As I say, she’s goes on as if someone is standing behind her yelling, “Hit him again!”

But here is my general point. We are entering into an era of so-called “explanatory journalism.” I’ve been very skeptical of this fad (though I think some of the new data journalism, which is often lumped-in with “explanatory journalism,” is interesting and helpful). And this episode with the Post is a perfect example of just one way things can go wrong with it. As Mollie notes, ACOG — like so many trade associations, guilds and lobby groups — is wildly politicized. Calling it up to settle a politically fraught issue isn’t good journalism. It’s not even good opinion journalism. It’s simply handing the microphone off to a fellow partisan in a fight.

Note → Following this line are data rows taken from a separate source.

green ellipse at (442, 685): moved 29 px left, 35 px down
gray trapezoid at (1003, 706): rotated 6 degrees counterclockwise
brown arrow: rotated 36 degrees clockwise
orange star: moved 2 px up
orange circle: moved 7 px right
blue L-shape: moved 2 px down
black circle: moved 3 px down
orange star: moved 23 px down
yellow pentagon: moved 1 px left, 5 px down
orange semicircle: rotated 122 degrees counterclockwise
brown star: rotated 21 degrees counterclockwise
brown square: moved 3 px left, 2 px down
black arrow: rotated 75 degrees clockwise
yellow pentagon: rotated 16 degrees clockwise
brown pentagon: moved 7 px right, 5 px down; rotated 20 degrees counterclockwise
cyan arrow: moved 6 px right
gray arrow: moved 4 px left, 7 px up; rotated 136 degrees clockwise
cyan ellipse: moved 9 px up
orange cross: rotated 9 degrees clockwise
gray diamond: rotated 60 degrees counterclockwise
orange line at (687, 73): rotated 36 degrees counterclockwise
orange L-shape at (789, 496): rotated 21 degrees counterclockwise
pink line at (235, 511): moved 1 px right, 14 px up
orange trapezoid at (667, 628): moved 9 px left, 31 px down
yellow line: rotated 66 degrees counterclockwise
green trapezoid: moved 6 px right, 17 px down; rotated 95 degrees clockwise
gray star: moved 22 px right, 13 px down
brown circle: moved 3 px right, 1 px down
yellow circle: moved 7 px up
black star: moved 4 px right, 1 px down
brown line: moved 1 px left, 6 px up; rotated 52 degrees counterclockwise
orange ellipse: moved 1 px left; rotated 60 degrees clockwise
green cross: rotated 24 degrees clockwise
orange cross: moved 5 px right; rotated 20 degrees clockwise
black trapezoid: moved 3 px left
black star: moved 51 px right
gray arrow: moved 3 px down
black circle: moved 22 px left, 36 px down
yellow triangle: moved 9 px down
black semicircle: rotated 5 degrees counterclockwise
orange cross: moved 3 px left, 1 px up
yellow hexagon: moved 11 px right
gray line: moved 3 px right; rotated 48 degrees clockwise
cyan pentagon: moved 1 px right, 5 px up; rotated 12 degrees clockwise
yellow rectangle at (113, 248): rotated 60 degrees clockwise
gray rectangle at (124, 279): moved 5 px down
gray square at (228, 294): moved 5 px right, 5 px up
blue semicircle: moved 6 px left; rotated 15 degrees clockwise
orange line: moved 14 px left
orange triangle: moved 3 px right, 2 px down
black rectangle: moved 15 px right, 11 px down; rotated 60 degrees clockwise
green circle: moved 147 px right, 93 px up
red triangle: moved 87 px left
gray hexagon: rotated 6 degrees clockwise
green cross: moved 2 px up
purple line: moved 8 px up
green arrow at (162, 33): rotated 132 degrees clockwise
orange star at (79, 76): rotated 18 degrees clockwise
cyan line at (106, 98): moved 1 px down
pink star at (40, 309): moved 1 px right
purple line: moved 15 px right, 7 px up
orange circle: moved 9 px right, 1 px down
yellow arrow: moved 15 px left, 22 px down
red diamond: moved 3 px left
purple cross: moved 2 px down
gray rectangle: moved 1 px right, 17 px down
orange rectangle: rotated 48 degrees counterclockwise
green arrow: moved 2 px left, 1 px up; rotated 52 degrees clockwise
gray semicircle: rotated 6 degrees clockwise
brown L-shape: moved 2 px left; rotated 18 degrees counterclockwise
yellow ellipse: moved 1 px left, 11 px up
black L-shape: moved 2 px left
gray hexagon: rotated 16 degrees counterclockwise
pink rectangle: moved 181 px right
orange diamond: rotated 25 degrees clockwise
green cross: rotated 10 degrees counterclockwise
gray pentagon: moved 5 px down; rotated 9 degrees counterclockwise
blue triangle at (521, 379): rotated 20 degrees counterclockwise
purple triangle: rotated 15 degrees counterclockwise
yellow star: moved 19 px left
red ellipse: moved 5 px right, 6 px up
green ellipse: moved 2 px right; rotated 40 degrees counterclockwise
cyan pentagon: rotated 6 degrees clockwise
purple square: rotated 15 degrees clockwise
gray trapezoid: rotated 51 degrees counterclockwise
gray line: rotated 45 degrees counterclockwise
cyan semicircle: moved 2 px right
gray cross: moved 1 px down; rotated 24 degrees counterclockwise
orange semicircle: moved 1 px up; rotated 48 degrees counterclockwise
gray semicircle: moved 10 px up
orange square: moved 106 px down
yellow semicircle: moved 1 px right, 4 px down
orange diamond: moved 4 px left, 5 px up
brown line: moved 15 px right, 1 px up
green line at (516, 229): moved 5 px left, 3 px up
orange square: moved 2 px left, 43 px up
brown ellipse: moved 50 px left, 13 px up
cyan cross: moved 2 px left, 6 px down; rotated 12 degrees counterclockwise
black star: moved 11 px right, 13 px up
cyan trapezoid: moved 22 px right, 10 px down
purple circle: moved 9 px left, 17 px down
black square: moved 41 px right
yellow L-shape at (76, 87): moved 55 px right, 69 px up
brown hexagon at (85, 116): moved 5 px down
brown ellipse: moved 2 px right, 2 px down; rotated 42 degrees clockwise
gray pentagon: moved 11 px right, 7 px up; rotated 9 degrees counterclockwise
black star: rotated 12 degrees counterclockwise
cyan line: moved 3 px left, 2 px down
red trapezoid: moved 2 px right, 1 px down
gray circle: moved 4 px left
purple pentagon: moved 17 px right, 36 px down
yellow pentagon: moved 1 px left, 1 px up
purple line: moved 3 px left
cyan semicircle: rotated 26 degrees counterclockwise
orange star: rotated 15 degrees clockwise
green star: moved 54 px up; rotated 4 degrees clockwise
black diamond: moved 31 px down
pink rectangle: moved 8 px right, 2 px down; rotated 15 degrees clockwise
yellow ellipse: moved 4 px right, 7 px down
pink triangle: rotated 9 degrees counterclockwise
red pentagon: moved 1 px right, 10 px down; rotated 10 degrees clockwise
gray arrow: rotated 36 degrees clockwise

And the American College of Obstetricians and Gynecologists is probably much less political than some other groups with axes to grind. For instance, the Southern Poverty Law Center is routinely sought out as a dispositive authority on issues about “hate” and “hate groups.” The problem is they are a deeply dishonest and ideologically partisan organization that tries to make many mainstream conservatives into Klansmen. It’s also money-hungry, so it works overtime to gin up fears it can exploit. The Women’s Sports Foundation is constantly invoked as the argument-settler on issues having to do with women and sports, particularly Title IX controversies. But they are in fact advocates and ideological partisans (as my wife can attest). And don’t even get me started on the American Bar Association.

The mainstream media still has a near unique power to create experts in our culture. The normal reader trusts that the journalist has picked an expert because of their expertise, not their ideological reliability. And let’s be clear, even straight-up academics have agendas. They want funding. They want exposure. Some may even want to get called back by liberal journalists.

Now there’s nothing wrong, and much that is right, with being an advocate or ideological partisan. The Right has plenty of them too. And there’s nothing wrong with contacting advocates and lobbyists for their opinions. It is often the case that the activists have the most knowledge and the best arguments for their side. But calling up one advocate — or even five on the same side of an issue — to show “consensus” and passing that off as nonpartisan expert authority isn’t explanatory anything. It’s propaganda passing itself off as reporting.